#### PROBLEM TO WORK ON:
The string "journey" appears in some lines of the entries that follow; copy each such line.

#### DATA TO USE:
════════════════

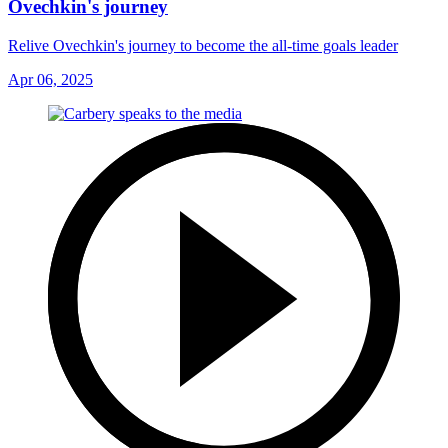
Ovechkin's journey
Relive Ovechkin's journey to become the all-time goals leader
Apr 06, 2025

════════════════

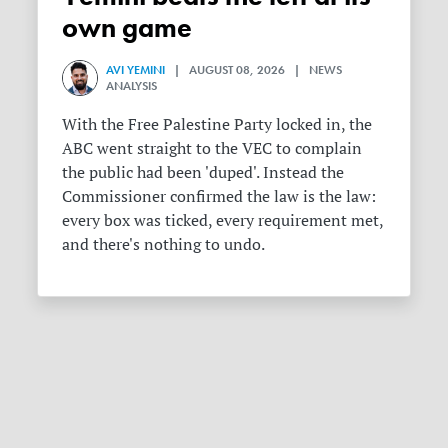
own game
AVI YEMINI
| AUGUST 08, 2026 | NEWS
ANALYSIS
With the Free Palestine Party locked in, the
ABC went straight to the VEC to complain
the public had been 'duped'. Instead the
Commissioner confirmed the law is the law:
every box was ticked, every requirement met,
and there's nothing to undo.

════════════════

#### WRITTEN ANSWER:
Ovechkin's journey
Relive Ovechkin's journey to become the all-time goals leader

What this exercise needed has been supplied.